Scheme of the computational grid with the driving force terms (temperature, soil water potential, and soil vapor concentration), the soil conductivities and the resistances involved at the soil-atmosphere interface (adapted from Bittelli et al. [26]). The black dot is the mass balance for heat flow and water flux at a given node.
The main file is main.py, which contains the calls to other embedded subroutines listed. The module PSP_boundary defines the initial and boundary conditions. The PSP_public contains all variables that are read by all modules such as latitude, longitude, altitude, albedo, atmospheric pressure and clay content, initial soil temperature, and soil matric potential. The PSP_soil is written to define the soil properties. The PSP_couple1D is the module that implements the solver for the different flux equations. The PSP_longWaveRadiation is for computing the long wave radiation component of the radiation balance at the soil surface. The PSP_grid module is for building the computational grid and PSP_ThomasAlgorithm for solving the system of equations. The PSP_plot and PSP_plotEnergy are modules for visualizing the data input and output from the model.

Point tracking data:
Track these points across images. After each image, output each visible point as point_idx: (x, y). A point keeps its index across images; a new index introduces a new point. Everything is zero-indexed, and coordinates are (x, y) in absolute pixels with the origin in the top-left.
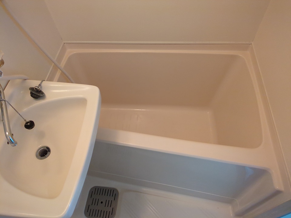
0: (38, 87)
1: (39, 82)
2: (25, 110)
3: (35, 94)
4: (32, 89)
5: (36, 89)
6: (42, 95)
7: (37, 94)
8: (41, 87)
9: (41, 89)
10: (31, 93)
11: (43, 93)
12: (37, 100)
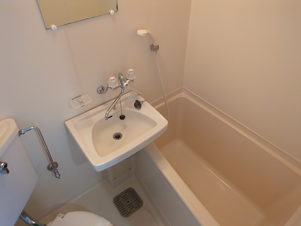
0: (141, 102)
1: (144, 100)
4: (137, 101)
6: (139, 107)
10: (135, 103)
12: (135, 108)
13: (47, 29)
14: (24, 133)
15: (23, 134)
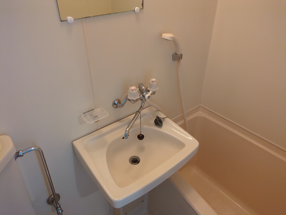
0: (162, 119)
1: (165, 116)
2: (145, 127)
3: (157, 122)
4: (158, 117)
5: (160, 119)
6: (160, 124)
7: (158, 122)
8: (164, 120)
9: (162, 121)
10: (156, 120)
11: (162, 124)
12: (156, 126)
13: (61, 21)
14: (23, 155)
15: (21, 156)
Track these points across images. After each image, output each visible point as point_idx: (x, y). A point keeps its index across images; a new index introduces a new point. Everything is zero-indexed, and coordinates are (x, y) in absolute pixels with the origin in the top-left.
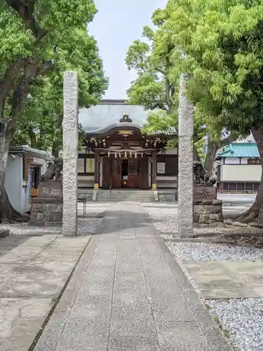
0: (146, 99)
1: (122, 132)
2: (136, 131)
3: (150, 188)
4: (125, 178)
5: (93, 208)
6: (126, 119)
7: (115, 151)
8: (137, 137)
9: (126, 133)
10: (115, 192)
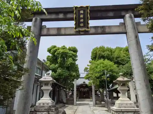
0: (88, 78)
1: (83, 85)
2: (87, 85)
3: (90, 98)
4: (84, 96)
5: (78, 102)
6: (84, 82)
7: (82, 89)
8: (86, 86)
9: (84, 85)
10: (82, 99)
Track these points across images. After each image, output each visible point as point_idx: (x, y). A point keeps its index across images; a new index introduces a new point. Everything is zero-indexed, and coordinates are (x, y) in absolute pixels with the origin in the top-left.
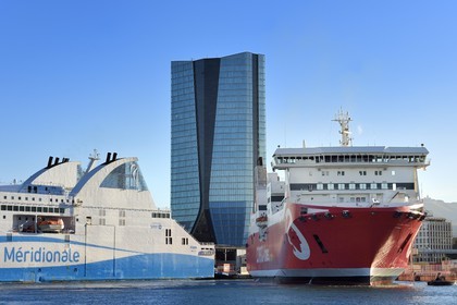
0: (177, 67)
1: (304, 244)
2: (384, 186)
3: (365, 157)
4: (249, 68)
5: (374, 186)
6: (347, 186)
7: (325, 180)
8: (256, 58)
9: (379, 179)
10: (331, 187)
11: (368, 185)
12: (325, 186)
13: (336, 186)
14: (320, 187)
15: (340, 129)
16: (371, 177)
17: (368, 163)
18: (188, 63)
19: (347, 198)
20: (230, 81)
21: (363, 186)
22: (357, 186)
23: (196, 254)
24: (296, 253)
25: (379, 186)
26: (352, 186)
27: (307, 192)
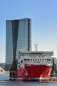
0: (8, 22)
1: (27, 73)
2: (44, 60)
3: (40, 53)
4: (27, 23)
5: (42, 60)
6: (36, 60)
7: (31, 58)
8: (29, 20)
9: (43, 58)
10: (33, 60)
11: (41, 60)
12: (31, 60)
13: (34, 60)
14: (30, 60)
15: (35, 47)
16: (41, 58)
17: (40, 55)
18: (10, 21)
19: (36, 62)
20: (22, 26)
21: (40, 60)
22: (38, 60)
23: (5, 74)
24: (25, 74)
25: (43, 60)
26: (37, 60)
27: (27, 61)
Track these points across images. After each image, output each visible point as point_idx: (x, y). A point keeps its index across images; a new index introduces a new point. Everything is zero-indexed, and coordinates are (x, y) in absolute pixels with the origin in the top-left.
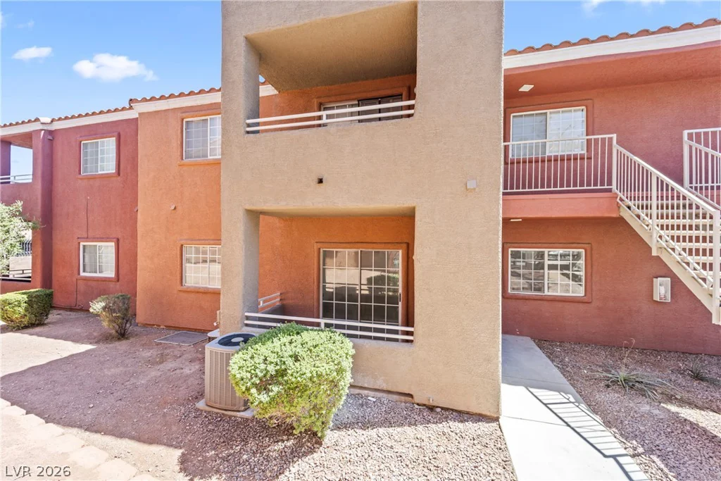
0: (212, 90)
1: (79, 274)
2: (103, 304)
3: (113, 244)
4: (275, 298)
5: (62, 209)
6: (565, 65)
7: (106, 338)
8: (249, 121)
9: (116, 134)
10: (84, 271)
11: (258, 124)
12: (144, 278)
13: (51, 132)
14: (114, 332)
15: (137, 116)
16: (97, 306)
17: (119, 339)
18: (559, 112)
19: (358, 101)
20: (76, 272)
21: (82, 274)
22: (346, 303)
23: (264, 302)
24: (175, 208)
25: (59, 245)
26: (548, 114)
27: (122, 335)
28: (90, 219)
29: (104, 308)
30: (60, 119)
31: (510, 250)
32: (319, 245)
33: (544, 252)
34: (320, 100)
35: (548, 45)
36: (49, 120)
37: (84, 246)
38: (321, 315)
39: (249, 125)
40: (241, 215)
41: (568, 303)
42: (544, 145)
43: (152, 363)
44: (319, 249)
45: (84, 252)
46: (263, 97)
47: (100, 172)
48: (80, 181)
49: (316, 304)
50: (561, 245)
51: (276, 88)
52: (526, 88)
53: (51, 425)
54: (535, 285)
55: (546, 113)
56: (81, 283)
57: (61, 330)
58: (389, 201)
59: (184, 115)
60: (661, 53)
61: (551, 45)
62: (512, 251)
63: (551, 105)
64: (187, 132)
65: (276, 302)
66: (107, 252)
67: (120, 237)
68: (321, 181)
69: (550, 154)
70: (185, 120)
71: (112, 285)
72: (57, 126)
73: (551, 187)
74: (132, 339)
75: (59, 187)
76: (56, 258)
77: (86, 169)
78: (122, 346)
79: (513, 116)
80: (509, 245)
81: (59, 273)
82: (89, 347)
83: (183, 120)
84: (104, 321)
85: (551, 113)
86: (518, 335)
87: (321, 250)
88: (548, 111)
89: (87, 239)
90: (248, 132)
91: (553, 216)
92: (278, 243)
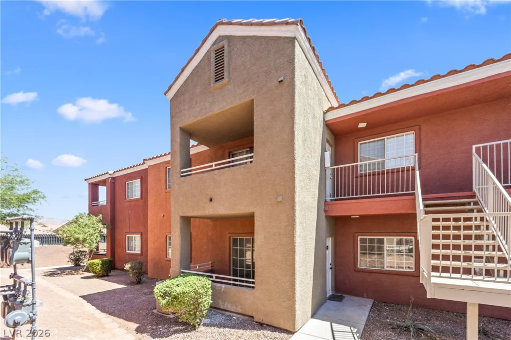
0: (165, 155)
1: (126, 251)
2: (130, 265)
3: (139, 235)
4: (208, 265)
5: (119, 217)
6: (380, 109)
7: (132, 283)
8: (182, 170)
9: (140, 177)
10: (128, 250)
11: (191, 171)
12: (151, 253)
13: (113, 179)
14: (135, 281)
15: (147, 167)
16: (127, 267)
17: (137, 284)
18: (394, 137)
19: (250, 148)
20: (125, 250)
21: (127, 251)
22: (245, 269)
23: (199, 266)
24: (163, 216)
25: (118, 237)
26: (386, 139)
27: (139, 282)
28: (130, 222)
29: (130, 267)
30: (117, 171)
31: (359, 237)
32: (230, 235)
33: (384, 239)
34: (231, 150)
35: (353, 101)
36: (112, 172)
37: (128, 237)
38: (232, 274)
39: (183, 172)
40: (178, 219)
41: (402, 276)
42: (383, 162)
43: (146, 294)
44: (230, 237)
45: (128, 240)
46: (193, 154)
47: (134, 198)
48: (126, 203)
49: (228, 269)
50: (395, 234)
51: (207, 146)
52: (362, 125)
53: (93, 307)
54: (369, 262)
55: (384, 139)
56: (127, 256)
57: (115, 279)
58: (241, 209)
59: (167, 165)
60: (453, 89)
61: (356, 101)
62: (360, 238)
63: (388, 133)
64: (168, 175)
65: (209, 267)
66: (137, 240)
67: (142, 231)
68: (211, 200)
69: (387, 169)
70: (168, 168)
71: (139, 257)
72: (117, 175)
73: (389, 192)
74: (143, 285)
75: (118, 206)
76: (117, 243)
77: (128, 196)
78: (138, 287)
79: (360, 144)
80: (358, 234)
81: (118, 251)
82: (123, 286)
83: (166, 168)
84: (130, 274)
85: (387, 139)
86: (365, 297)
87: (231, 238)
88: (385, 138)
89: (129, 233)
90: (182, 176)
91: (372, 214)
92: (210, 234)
* * *
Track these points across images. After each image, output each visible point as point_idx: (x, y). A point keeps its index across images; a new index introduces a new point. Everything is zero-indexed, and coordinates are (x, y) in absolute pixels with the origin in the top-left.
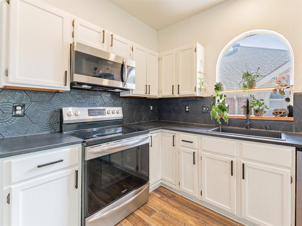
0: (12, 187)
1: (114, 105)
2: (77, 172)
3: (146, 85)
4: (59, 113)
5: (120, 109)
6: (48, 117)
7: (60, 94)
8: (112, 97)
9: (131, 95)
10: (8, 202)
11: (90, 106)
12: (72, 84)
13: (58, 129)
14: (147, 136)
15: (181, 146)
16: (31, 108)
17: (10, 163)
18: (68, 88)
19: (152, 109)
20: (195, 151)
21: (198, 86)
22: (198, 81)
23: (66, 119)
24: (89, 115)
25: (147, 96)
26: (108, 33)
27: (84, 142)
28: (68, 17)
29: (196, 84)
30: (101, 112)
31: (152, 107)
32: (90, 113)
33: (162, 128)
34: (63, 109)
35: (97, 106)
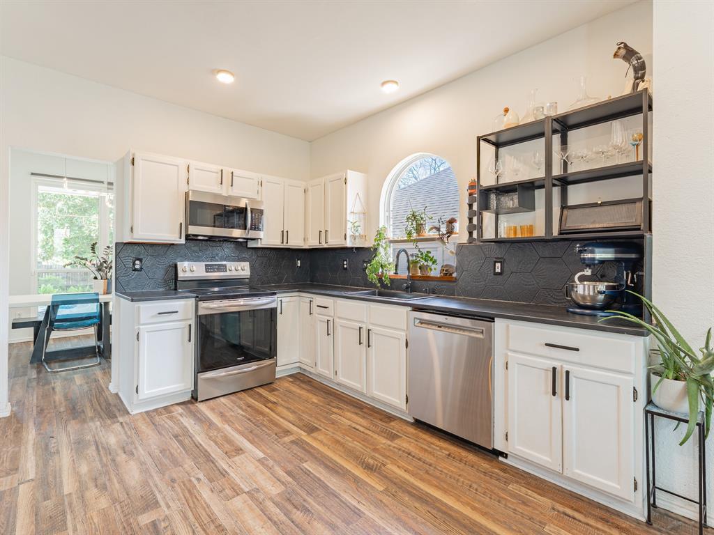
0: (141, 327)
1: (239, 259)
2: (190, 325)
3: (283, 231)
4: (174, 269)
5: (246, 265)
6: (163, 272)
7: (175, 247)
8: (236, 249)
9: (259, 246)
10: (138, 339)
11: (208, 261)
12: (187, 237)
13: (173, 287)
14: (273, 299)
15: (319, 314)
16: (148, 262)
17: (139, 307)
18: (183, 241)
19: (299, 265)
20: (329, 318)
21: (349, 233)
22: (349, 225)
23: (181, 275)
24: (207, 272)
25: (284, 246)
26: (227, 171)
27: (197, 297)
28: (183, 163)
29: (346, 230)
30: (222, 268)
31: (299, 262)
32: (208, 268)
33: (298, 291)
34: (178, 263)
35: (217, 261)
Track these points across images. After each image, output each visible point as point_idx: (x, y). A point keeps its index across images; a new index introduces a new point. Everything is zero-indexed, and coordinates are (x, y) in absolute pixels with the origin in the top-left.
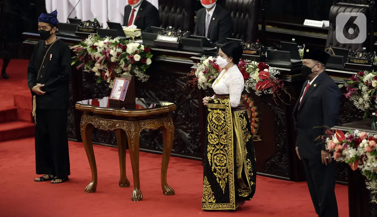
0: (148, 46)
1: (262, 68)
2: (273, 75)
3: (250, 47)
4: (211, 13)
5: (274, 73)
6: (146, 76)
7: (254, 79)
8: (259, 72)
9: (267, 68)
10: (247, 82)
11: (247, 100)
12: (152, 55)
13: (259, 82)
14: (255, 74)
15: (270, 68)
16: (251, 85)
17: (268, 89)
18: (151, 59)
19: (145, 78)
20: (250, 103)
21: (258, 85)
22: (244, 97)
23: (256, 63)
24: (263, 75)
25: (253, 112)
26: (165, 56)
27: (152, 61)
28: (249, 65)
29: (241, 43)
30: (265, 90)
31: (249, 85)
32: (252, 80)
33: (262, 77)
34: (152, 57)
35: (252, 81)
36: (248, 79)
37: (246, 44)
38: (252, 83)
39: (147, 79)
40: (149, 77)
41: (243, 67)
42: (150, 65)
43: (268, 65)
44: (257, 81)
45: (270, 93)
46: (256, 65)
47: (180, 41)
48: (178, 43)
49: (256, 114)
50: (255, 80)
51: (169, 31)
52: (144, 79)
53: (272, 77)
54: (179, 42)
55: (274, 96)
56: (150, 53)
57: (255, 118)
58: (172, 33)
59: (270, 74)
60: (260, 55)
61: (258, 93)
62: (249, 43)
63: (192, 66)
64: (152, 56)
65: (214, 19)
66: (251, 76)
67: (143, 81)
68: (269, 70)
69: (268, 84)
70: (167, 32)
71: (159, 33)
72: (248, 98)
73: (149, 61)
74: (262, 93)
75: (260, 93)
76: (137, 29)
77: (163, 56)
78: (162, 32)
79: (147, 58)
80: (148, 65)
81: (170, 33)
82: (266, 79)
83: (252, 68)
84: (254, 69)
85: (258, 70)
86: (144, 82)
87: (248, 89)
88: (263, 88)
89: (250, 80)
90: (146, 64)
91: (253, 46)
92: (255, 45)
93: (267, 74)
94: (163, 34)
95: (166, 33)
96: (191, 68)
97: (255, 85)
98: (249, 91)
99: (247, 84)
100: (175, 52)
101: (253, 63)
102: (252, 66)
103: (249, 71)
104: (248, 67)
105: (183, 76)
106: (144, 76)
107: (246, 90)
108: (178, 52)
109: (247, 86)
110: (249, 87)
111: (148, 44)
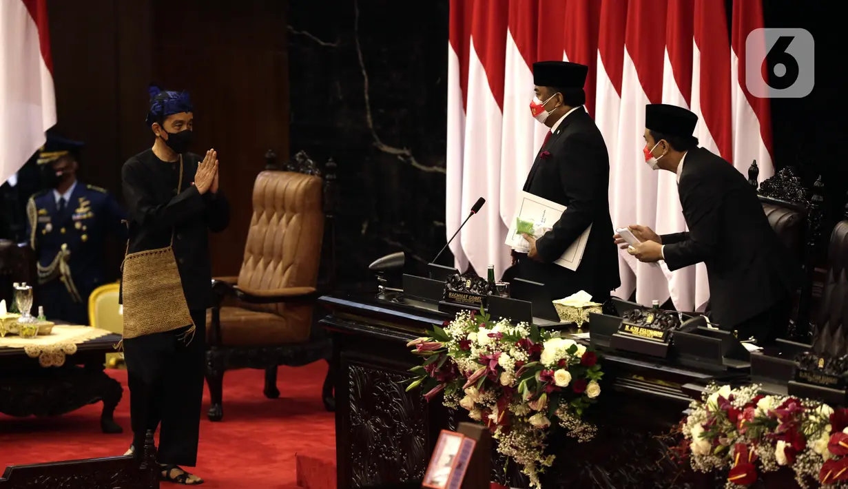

Questions to answer =>
1. Put the point tracking rows into a JSON list of strings, one string per line, from the line containing "13: (47, 29)" through the line containing "27: (27, 61)", inclusive. Skip blank lines and leave out the picture lines.
2. Write a continuation of the description of the soil model's Python modules, starting right after its last sentence.

Exercise results =>
1.
[
  "13: (47, 29)",
  "14: (24, 133)",
  "15: (23, 134)",
  "0: (162, 119)",
  "1: (165, 116)",
  "2: (145, 127)",
  "3: (157, 122)",
  "4: (158, 117)",
  "5: (160, 119)",
  "6: (160, 124)",
  "7: (158, 122)",
  "8: (164, 120)",
  "9: (162, 121)",
  "10: (156, 120)",
  "11: (162, 124)",
  "12: (156, 126)",
  "13: (61, 21)",
  "14: (23, 155)",
  "15: (21, 156)",
  "Track these points across images. After each image, output each visible point as point_idx: (x, y). A point keeps its index across images; a new index introduces a new point. Everything is zero-indexed, and coordinates are (x, y) in absolute pixels with the origin in the top-left.",
  "0: (146, 99)",
  "1: (122, 132)",
  "2: (136, 131)",
  "3: (150, 188)",
  "4: (125, 178)",
  "5: (93, 208)",
  "6: (126, 119)",
  "7: (115, 151)",
  "8: (137, 137)",
  "9: (126, 133)",
  "10: (115, 192)",
  "0: (88, 78)",
  "1: (83, 85)",
  "2: (87, 85)",
  "3: (90, 98)",
  "4: (84, 96)",
  "5: (78, 102)",
  "6: (84, 82)",
  "7: (82, 89)",
  "8: (86, 86)",
  "9: (84, 85)",
  "10: (82, 99)",
  "Track these points across images. After each image, output each visible point as point_idx: (x, y). A point keeps its index across images; a new index introduces a new point. Everything is zero-indexed, and coordinates are (x, y) in absolute pixels with the origin in the top-left.",
  "0: (177, 67)",
  "1: (304, 244)",
  "2: (384, 186)",
  "3: (365, 157)",
  "4: (249, 68)",
  "5: (374, 186)",
  "6: (347, 186)",
  "7: (325, 180)",
  "8: (256, 58)",
  "9: (379, 179)",
  "10: (331, 187)",
  "11: (368, 185)",
  "12: (325, 186)",
  "13: (336, 186)",
  "14: (320, 187)",
  "15: (340, 129)",
  "16: (371, 177)",
  "17: (368, 163)",
  "18: (188, 63)",
  "19: (347, 198)",
  "20: (230, 81)",
  "21: (363, 186)",
  "22: (357, 186)",
  "23: (196, 254)",
  "24: (296, 253)",
  "25: (379, 186)",
  "26: (352, 186)",
  "27: (307, 192)",
  "0: (8, 22)",
  "1: (27, 73)",
  "2: (44, 60)",
  "3: (40, 53)",
  "4: (27, 23)",
  "5: (42, 60)",
  "6: (36, 60)",
  "7: (31, 58)",
  "8: (29, 20)",
  "9: (43, 58)",
  "10: (33, 60)",
  "11: (41, 60)",
  "12: (31, 60)",
  "13: (34, 60)",
  "14: (30, 60)",
  "15: (35, 47)",
  "16: (41, 58)",
  "17: (40, 55)",
  "18: (10, 21)",
  "19: (36, 62)",
  "20: (22, 26)",
  "21: (40, 60)",
  "22: (38, 60)",
  "23: (5, 74)",
  "24: (25, 74)",
  "25: (43, 60)",
  "26: (37, 60)",
  "27: (27, 61)"
]

2.
2.2.2. Initial setting for model simulation
The initial conditions for dry and wet periods were calculated using in situ data. To implement the simulation scenarios, two data files need to be created “soil.txt” and “weather.dat.” The soil.txt file is required for data input of soil properties such as soil depth (the model set up from 0 to 1.5 m), the saturated soil moisture, residual water content, soil hydraulic properties, and soil matric potential (Table 1). The soil file can be used to simulate the two periods; however, additional settings indicating initial conditions should be modified in the PSP_public module. The weather file is required at hourly weather parameters such as solar radiation, air temperature, precipitation, relative humidity, and wind speed as an input to calculate related parameters. Time step is set to 300 s and input data of 1-h resolution.
The mass of sand, silt, clay, and bulk density was obtained from in situ measurements. The parameter for the hydraulic properties was obtained from Cambell and Shiozawa [32], Ks is saturated hydraulic conductivity, θs is the saturated soil moisture content, and b is constant value.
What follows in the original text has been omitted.